Don’t Put All Your Eggs in One Basket.
One of the most widely-accepted investment guidelines is the importance of diversification. It means spreading your financial assets among a number of different investment portfolios, such as stocks, bonds, real estate, fixed or variable annuities, mutual funds, and cash or cash equivalents.
If you put all your assets in just one or two investments or investment categories, you risk taking a big hit if the performance of your particular choice falters. For example, if you have most of your mutual fund assets invested in small company growth, and that sector is in a down period, the value of your holdings could shrink.

One of the hardest problems of diversification is that people have limited assets with which to diversify. When investing for retirement purposes, choosing a number of different portfolios offered through variable annuities is one way you can get diversification even if the value of the contract is relatively small.
Levels of Diversification
With variable annuities, it is possible to achieve substantial diversification since each contract offers a number of different portfolios, each of which is diversified as well. In putting some of your money into a growth portfolio that invests in large U.S. companies, for example, your return may reflect the performance of 100 or more companies. If, in addition, you put money into portfolios that invests in:
- small companies,
- international companies and
- technology companies,
Your assets will not only be spread across an even larger number of companies but you will be positioned to benefit from those that tend to react positively to market conditions that may adversely affect stocks of large U.S. companies. Your variable annuities contract could also include a fixed account giving you even more diversity.
How You Choose
There’s no hard and fast rule about the number of investment portfolios it takes to be diversified. There is general agreement, though, about selecting a healthy overall portfolio:
- Since growth is important to achieving long-term goals, you should consider equity portfolios for a significant portion of your principal
- It makes more sense to choose portfolios with different investment objectives than it does to choose them with the same objective
- Be careful about spreading your assets too thinly. The more substantial your holdings in any given portfolio, the more rapidly it can compound from potential upswings thus offering the opportunity for higher returns
Other Ways to Diversify
If choosing a number of different portfolios seems overwhelming, you might choose a balanced or an asset allocation portfolio, or use one or more index portfolios, or equity indexed annuities.
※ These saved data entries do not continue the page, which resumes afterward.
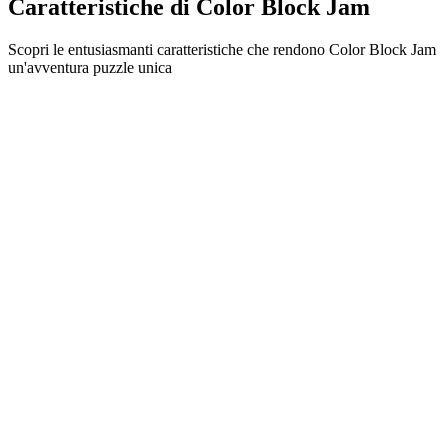
Caratteristiche di Color Block Jam
Scopri le entusiasmanti caratteristiche che rendono Color Block Jam
un'avventura puzzle unica
•
Meccaniche di scorrimento semplici per un gameplay fluido
•
Curva di difficoltà progressiva
•
Profondità strategica che cresce con ogni livello
•
Feedback istantaneo e combinazioni di blocchi soddisfacenti
•
Sistema di porte con abbinamento colori
•
Posizionamento strategico dei blocchi
•
Percorsi multipli per la soluzione
•
Sfide creative con ostacoli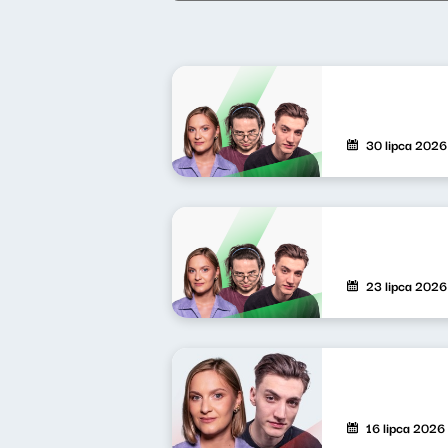
30 lipca 2026
23 lipca 2026
16 lipca 2026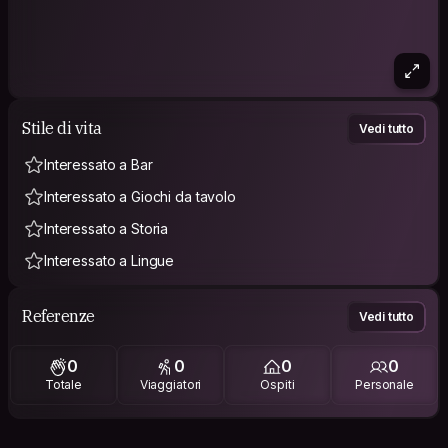
Stile di vita
Vedi tutto
Interessato a Bar
Interessato a Giochi da tavolo
Interessato a Storia
Interessato a Lingue
Referenze
Vedi tutto
0
0
0
0
Totale
Viaggiatori
Ospiti
Personale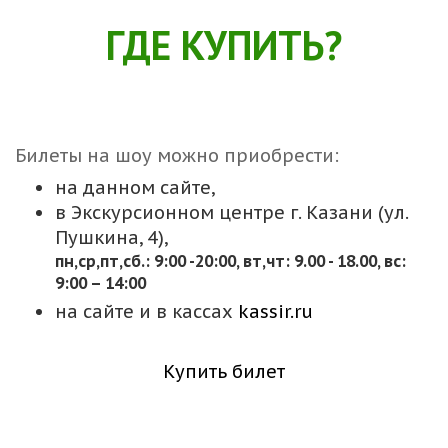
ГДЕ КУПИТЬ?
Билеты на шоу можно приобрести:
на данном сайте,
в Экскурсионном центре г. Казани (ул.
Пушкина, 4),
пн,cр,пт,сб.: 9:00 -20:00, вт,чт: 9.00 - 18.00, вс:
9:00 – 14:00
на сайте и в кассах
kassir.ru
Купить билет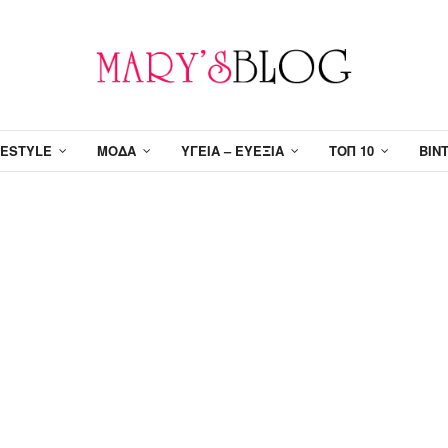
FESTYLE
ΜΌΔΑ
ΥΓΕΊΑ – ΕΥΕΞΊΑ
ΤΟΠ 10
ΒΊΝ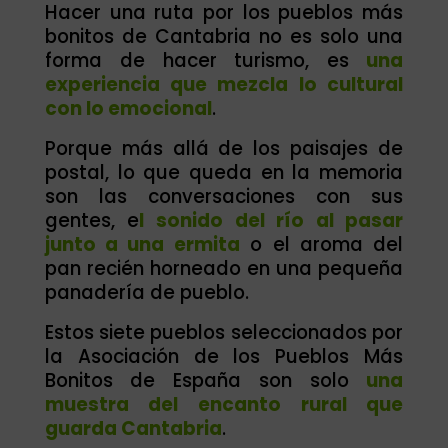
Hacer una ruta por los pueblos más
bonitos de Cantabria no es solo una
forma de hacer turismo, es
una
experiencia que mezcla lo cultural
con lo emocional
.
Porque más allá de los paisajes de
postal, lo que queda en la memoria
son las conversaciones con sus
gentes, e
l sonido del río al pasar
junto a una ermita
o el aroma del
pan recién horneado en una pequeña
panadería de pueblo.
Estos siete pueblos seleccionados por
la Asociación de los Pueblos Más
Bonitos de España son solo
una
muestra del encanto rural que
guarda Cantabria
.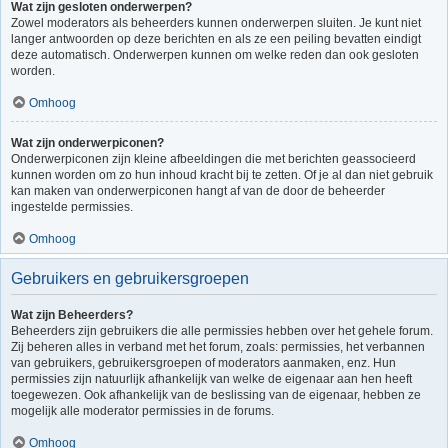
Wat zijn gesloten onderwerpen?
Zowel moderators als beheerders kunnen onderwerpen sluiten. Je kunt niet
langer antwoorden op deze berichten en als ze een peiling bevatten eindigt
deze automatisch. Onderwerpen kunnen om welke reden dan ook gesloten
worden.
Omhoog
Wat zijn onderwerpiconen?
Onderwerpiconen zijn kleine afbeeldingen die met berichten geassocieerd
kunnen worden om zo hun inhoud kracht bij te zetten. Of je al dan niet gebruik
kan maken van onderwerpiconen hangt af van de door de beheerder
ingestelde permissies.
Omhoog
Gebruikers en gebruikersgroepen
Wat zijn Beheerders?
Beheerders zijn gebruikers die alle permissies hebben over het gehele forum.
Zij beheren alles in verband met het forum, zoals: permissies, het verbannen
van gebruikers, gebruikersgroepen of moderators aanmaken, enz. Hun
permissies zijn natuurlijk afhankelijk van welke de eigenaar aan hen heeft
toegewezen. Ook afhankelijk van de beslissing van de eigenaar, hebben ze
mogelijk alle moderator permissies in de forums.
Omhoog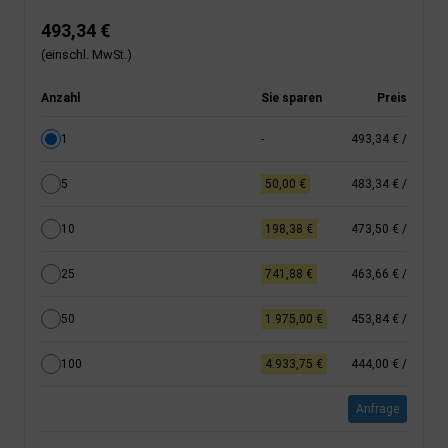
493,34 €
(einschl. MwSt.)
Anzahl
Sie sparen
Preis
1
-
493,34 €
/
5
50,00 €
483,34 €
/
10
198,38 €
473,50 €
/
25
741,88 €
463,66 €
/
50
1.975,00 €
453,84 €
/
100
4.933,75 €
444,00 €
/
Anfrage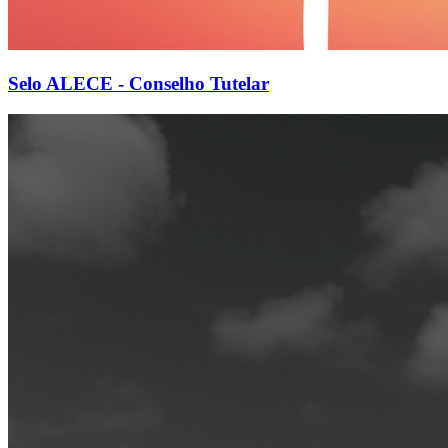
Selo ALECE - Conselho Tutelar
With a balanced portfolio, which invests in both equities and bonds, you enjoy the dual benefits of growth potential and income potential. While balanced portfolios may not achieve the same return as those that focus solely on equities, they maybe likely to retain more of their value in a down market.

Index portfolios make investments with an objective to mirror the performance of a market index such as the Standard & Poor’s 500-stock index. The risk, of course, is that in a falling stock market the decline in the portfolio’s value would not be offset by holdings in bonds or cash equivalents as they could be in a balanced portfolio.
Another alternative might be equity indexed annuities where your account is credited with the minimum rate your annuities contract provides rather than declining. There is no guarantee that an index portfolio will match the performance of the index.
Think About Allocation
With variable annuities, you can assign a percentage to each underlying portfolio. Each one will react differently to changing economic conditions, with some performing better in certain circumstances than others. If you’ve spread your assets around carefully, there’s a better chance that at least some of them will perform well even if others decline at any given time.